> _TRECHO DO TEXTO_

•••••

Começava para a bem-aventurada Taigi, de condição simples e desconhecida, uma vida de oração, penitência e austeridade. Visões, revelações, sofrimentos, curas e milagres serão agora o seu cotidiano, sem nunca deixar de cumprir seus deveres de esposa e mãe.
Sete crianças abençoaram aquele lar, sendo três meninos e quatro meninas. Entretanto, quis a Providência levar três deles ainda pequenos. Como mãe extremosa, Ana velava pela educação dos pequenos, transformando a casa em um verdadeiro santuário. A ordem reinava em cada canto. Nas paredes, símbolos religiosos dispostos com gosto e piedade. Uma lamparina se mantinha acesa continuamente em honra de Maria Santíssima e nunca se secava a pia de água-benta, reabastecida todos os dias para afugentar os demônios.
A rotina seguia uma disciplina quase monacal, com horários de orações, de refeições, de conversa e lazer, sempre na harmonia e paz características de uma família católica. Nunca discutiu com o marido, conseguindo mediar as dificuldades entre ambos, e jamais deixou de corrigir as crianças, velando por sua inocência e pela salvação de suas almas.

•••••

> _TAREFAS A REALIZAR_
1. Segundo o trecho sobre Taigi, para quais atividades a rotina da casa tinha horários definidos?
2. Pode formatar como tabela Markdown, com as colunas "Nº" e "Linha", tudo o que vai da linha dos registros que contém "Does black smooth" até o fim dos registros, sem as linhas em branco e deixando as imagens de fora?

(Entradas salvas)
•••••

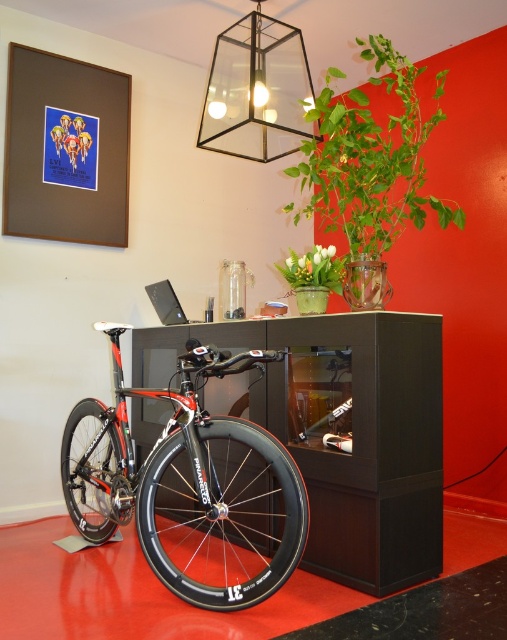
Between black carbon fiber wheel at center and green matte vase at center, which one appears on the left side from the viewer's perspective?

Positioned to the left is black carbon fiber wheel at center.

Identify the location of black carbon fiber wheel at center. This screenshot has width=507, height=640. (223, 516).

Between black carbon fiber wheel at center and satin black laptop at center, which one has more height?

With more height is black carbon fiber wheel at center.

Is black carbon fiber wheel at center positioned before satin black laptop at center?

Yes, it is in front of satin black laptop at center.

Where is `black carbon fiber wheel at center`? This screenshot has width=507, height=640. black carbon fiber wheel at center is located at coordinates (223, 516).

Is black carbon fiber wheel at center smaller than green leafy plant at upper right?

Indeed, black carbon fiber wheel at center has a smaller size compared to green leafy plant at upper right.

Between black carbon fiber wheel at center and green leafy plant at upper right, which one appears on the right side from the viewer's perspective?

green leafy plant at upper right

Which is behind, point (259, 582) or point (383, 84)?

The point (383, 84) is more distant.

Where is `black carbon fiber wheel at center`? Image resolution: width=507 pixels, height=640 pixels. black carbon fiber wheel at center is located at coordinates (223, 516).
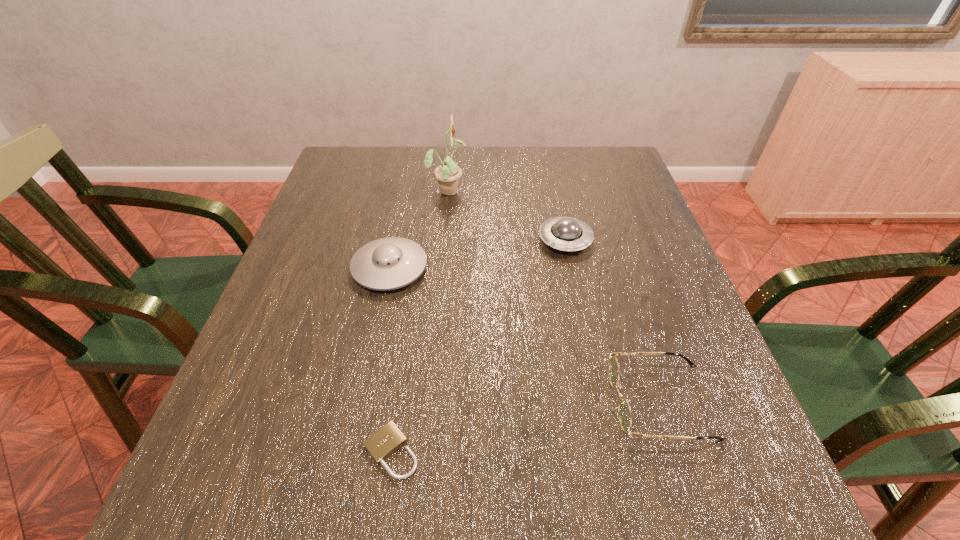
Identify the location of free space at the right edge. (660, 392).

The height and width of the screenshot is (540, 960). In order to click on vacant area at the far left corner in this screenshot , I will do `click(350, 190)`.

This screenshot has width=960, height=540. Identify the location of vacant space at the far right corner of the desktop. (612, 184).

The width and height of the screenshot is (960, 540). What are the coordinates of `free spot between the shortest object and the left saucer` in the screenshot? It's located at (391, 360).

This screenshot has width=960, height=540. Identify the location of empty space between the tallest object and the left saucer. (419, 229).

Locate an element on the screen. vacant point located between the left saucer and the sunflower is located at coordinates (419, 229).

At what (x,y) coordinates should I click in order to perform the action: click on vacant space in between the spectacles and the left saucer. Please return your answer as a coordinate pair (x, y). The height and width of the screenshot is (540, 960). Looking at the image, I should click on (525, 335).

The width and height of the screenshot is (960, 540). What are the coordinates of `free space between the spectacles and the left saucer` in the screenshot? It's located at (525, 335).

Identify the location of vacant area that lies between the shortest object and the spectacles. (526, 426).

Find the location of a particular element. This screenshot has width=960, height=540. free space between the shortest object and the right saucer is located at coordinates (478, 346).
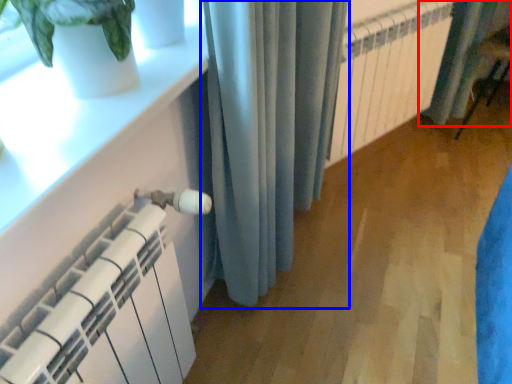
Question: Which of the following is the closest to the observer, curtain (highlighted by a red box) or curtain (highlighted by a blue box)?

Choices:
 (A) curtain
 (B) curtain

Answer: (B)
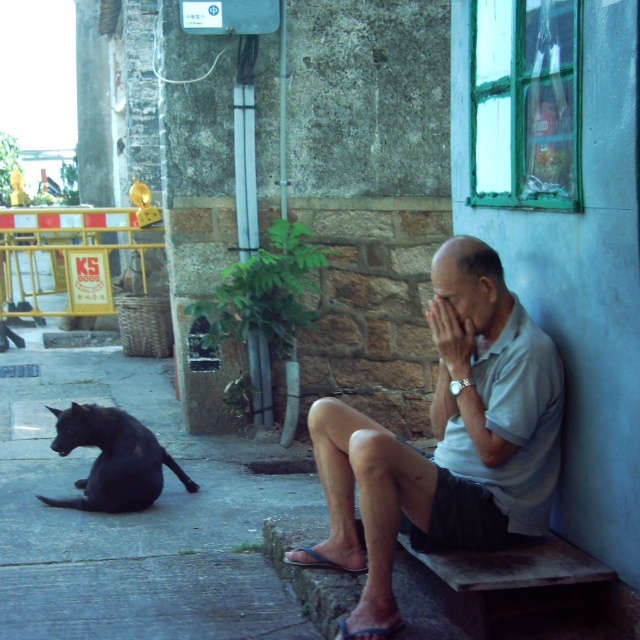
The width and height of the screenshot is (640, 640). What do you see at coordinates (132, 518) in the screenshot? I see `black smooth pavement at lower left` at bounding box center [132, 518].

Does black smooth pavement at lower left have a smaller size compared to light gray cotton shirt at center?

Indeed, black smooth pavement at lower left has a smaller size compared to light gray cotton shirt at center.

The height and width of the screenshot is (640, 640). What are the coordinates of `black smooth pavement at lower left` in the screenshot? It's located at (132, 518).

The width and height of the screenshot is (640, 640). Find the location of `black smooth pavement at lower left`. black smooth pavement at lower left is located at coordinates (132, 518).

Can you confirm if black smooth pavement at lower left is thinner than shiny black cat at lower left?

No.

Which is in front, point (188, 586) or point (140, 436)?

Positioned in front is point (188, 586).

This screenshot has width=640, height=640. Identify the location of black smooth pavement at lower left. pos(132,518).

Is light gray cotton shirt at center wider than shiny black cat at lower left?

Yes, light gray cotton shirt at center is wider than shiny black cat at lower left.

Does point (448, 403) come closer to viewer compared to point (115, 508)?

Yes, it is.

Which is in front, point (506, 500) or point (99, 429)?

Positioned in front is point (506, 500).

Where is `light gray cotton shirt at center`? light gray cotton shirt at center is located at coordinates (445, 442).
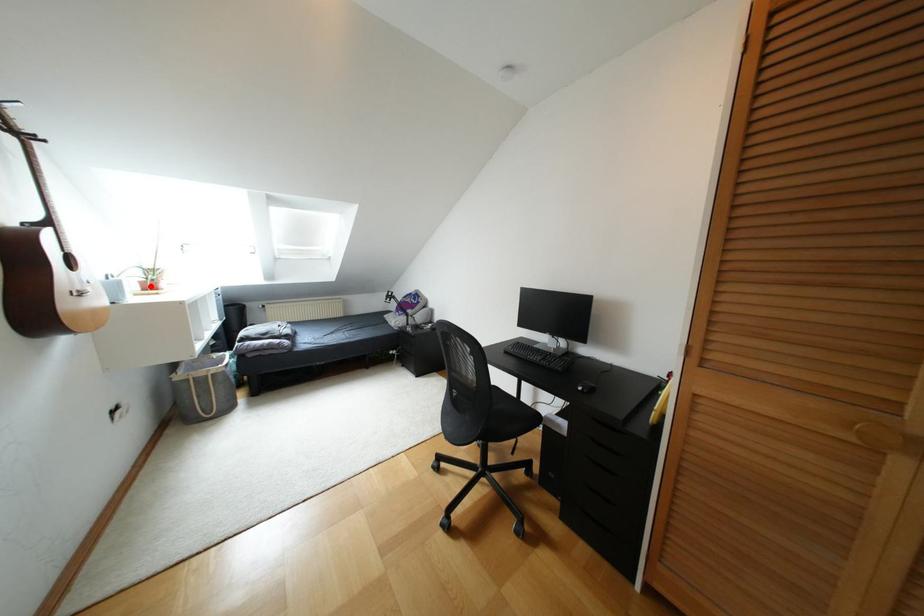
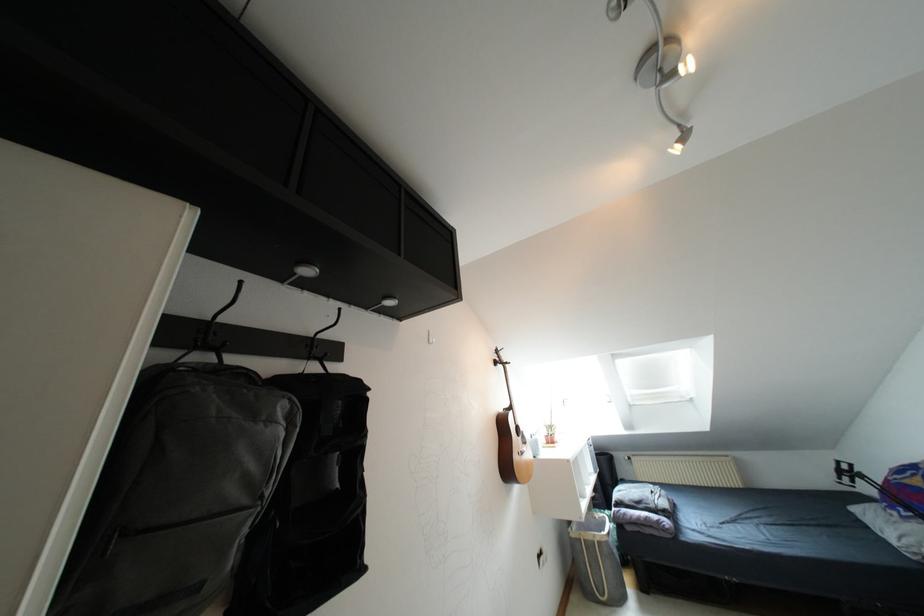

•••••

> _RESPOSTAS AOS PROBLEMAS_
1. Orações, refeições, conversa e lazer.

2.
| Nº | Linha |
|---|---|
| 1 | Does black smooth pavement at lower left have a smaller size compared to light gray cotton shirt at center? |
| 2 | Indeed, black smooth pavement at lower left has a smaller size compared to light gray cotton shirt at center. |
| 3 | The height and width of the screenshot is (640, 640). What are the coordinates of `black smooth pavement at lower left` in the screenshot? It's located at (132, 518). |
| 4 | The width and height of the screenshot is (640, 640). Find the location of `black smooth pavement at lower left`. black smooth pavement at lower left is located at coordinates (132, 518). |
| 5 | Can you confirm if black smooth pavement at lower left is thinner than shiny black cat at lower left? |
| 6 | No. |
| 7 | Which is in front, point (188, 586) or point (140, 436)? |
| 8 | Positioned in front is point (188, 586). |
| 9 | This screenshot has width=640, height=640. Identify the location of black smooth pavement at lower left. pos(132,518). |
| 10 | Is light gray cotton shirt at center wider than shiny black cat at lower left? |
| 11 | Yes, light gray cotton shirt at center is wider than shiny black cat at lower left. |
| 12 | Does point (448, 403) come closer to viewer compared to point (115, 508)? |
| 13 | Yes, it is. |
| 14 | Which is in front, point (506, 500) or point (99, 429)? |
| 15 | Positioned in front is point (506, 500). |
| 16 | Where is `light gray cotton shirt at center`? light gray cotton shirt at center is located at coordinates (445, 442). |